PROMPT 1>
List every common oral problem associated with DS that the oral health care plan text says the program is designed to manage.
PROMPT 2>
Answer these questions from the oral health care plan text:
(a) Which source is cited for the point that caregivers must adopt skills used on a daily basis?
(b) According to researchers, which forms of DS can be successfully treated with the principles of general practice?
(c) What can early professional management of oral problems in DS potentially lead to?

TEXT SECTION>
-- -- --

Oral Health Care Plan

Gupta (2016) explains that the provision of a comprehensive oral health care plan for persons suffering from DS requires caregivers to adopt skills used on a daily basis. Researchers posit that people with mild to moderate forms of DS can be successfully treated with the principles of general practice. The oral health care program is designed then in such a manner as to encompass the management of common oral problems associated with DS such as periodontal diseases, tooth abnormalities, dental carries, and the increased susceptibility to infections. Early professional management of oral problems in DS potentially leads to the improvement of the quality of life.

-- -- --

RECORD EXTRACTS>
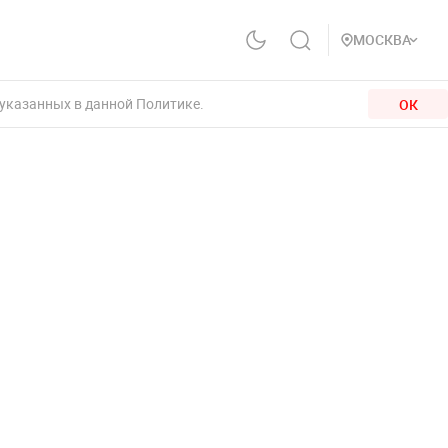
МОСКВА
 указанных в данной Политике.
ОК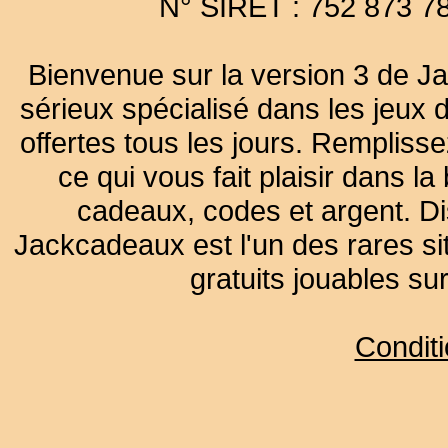
N° SIRET : 752 873 7
Bienvenue sur la version 3 de Ja
sérieux spécialisé dans les jeux 
offertes tous les jours. Remplisse
ce qui vous fait plaisir dans 
cadeaux, codes et argent. Dist
Jackcadeaux est l'un des rares sit
gratuits jouables su
Condit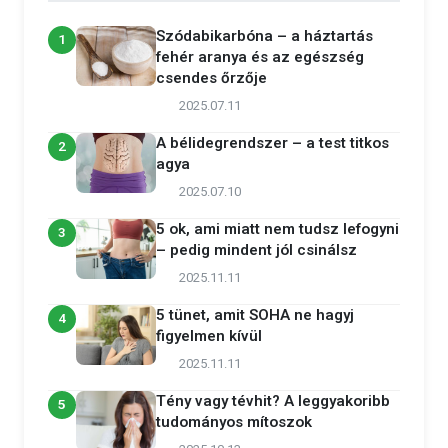
Szódabikarbóna – a háztartás
1
fehér aranya és az egészség
csendes őrzője
2025.07.11
A bélidegrendszer – a test titkos
2
agya
2025.07.10
5 ok, ami miatt nem tudsz lefogyni
3
– pedig mindent jól csinálsz
2025.11.11
5 tünet, amit SOHA ne hagyj
4
figyelmen kívül
2025.11.11
Tény vagy tévhit? A leggyakoribb
5
tudományos mítoszok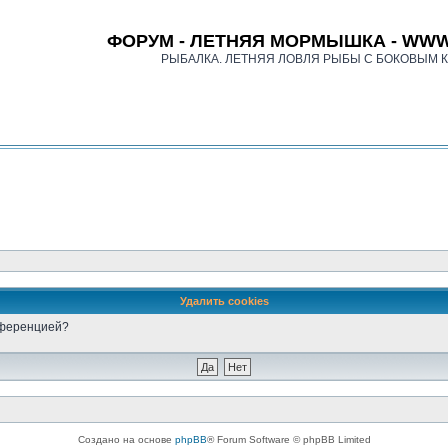
ФОРУМ - ЛЕТНЯЯ МОРМЫШКА - WWW
РЫБАЛКА. ЛЕТНЯЯ ЛОВЛЯ РЫБЫ С БОКОВЫМ 
Удалить cookies
онференцией?
Создано на основе
phpBB
® Forum Software © phpBB Limited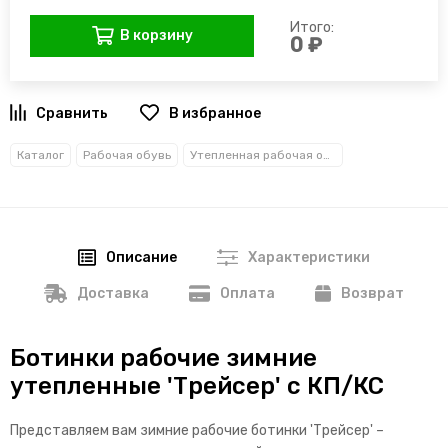
Итого:
В корзину
0 ₽
В избранное
Каталог
Рабочая обувь
Утепленная рабочая обувь
Описание
Характеристики
Доставка
Оплата
Возврат
Ботинки рабочие зимние
утепленные 'Трейсер' с КП/КС
Представляем вам зимние рабочие ботинки 'Трейсер' –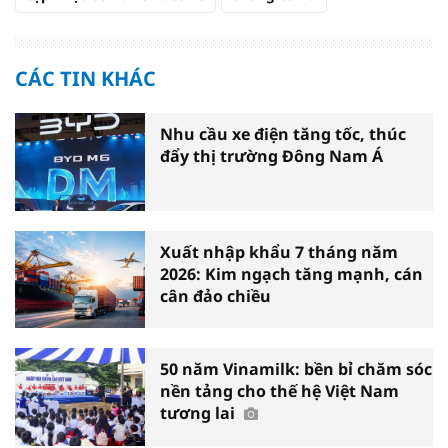
CÁC TIN KHÁC
Nhu cầu xe điện tăng tốc, thúc
đẩy thị trường Đông Nam Á
Xuất nhập khẩu 7 tháng năm
2026: Kim ngạch tăng mạnh, cán
cân đảo chiều
50 năm Vinamilk: bền bỉ chăm sóc
nền tảng cho thế hệ Việt Nam
tương lai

-- -- --

TASK OUTPUT 1>
periodontal diseases
tooth abnormalities
dental carries
increased susceptibility to infections

TASK OUTPUT 2>
(a) Gupta (2016)
(b) Mild to moderate forms
(c) The improvement of the quality of life